Problem to work on:
Rewrite the lines as a Markdown table with columns Row and Line, starting at the first line and going through the line containing "genus: Moerella". Number each row and leave out blank lines.

─── Records for the exercise

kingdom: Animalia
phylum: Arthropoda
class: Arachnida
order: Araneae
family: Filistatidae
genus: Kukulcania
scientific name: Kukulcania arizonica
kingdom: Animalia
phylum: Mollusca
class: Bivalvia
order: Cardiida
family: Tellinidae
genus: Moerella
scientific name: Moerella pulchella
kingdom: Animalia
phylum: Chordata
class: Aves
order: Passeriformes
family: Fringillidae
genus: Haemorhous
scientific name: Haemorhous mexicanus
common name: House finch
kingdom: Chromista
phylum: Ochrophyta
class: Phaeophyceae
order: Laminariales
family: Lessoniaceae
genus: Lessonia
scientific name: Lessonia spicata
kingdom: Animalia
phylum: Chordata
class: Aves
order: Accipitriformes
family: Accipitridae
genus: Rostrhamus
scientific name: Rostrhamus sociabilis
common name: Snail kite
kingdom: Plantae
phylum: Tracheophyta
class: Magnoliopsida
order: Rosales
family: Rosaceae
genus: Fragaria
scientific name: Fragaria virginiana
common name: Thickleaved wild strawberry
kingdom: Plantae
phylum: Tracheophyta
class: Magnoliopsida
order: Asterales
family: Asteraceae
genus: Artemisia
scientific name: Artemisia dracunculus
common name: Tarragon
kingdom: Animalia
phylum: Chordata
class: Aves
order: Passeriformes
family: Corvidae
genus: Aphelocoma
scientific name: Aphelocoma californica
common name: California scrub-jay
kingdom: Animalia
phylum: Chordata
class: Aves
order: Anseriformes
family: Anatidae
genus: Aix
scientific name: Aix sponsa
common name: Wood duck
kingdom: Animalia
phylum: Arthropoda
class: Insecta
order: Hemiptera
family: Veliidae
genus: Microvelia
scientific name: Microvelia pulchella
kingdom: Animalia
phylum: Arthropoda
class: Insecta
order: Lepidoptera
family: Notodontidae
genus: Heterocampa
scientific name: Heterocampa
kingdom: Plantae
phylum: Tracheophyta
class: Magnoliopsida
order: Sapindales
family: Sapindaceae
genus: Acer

──────

Solution for this exercise:
| Row | Line |
|---|---|
| 1 | kingdom: Animalia |
| 2 | phylum: Arthropoda |
| 3 | class: Arachnida |
| 4 | order: Araneae |
| 5 | family: Filistatidae |
| 6 | genus: Kukulcania |
| 7 | scientific name: Kukulcania arizonica |
| 8 | kingdom: Animalia |
| 9 | phylum: Mollusca |
| 10 | class: Bivalvia |
| 11 | order: Cardiida |
| 12 | family: Tellinidae |
| 13 | genus: Moerella |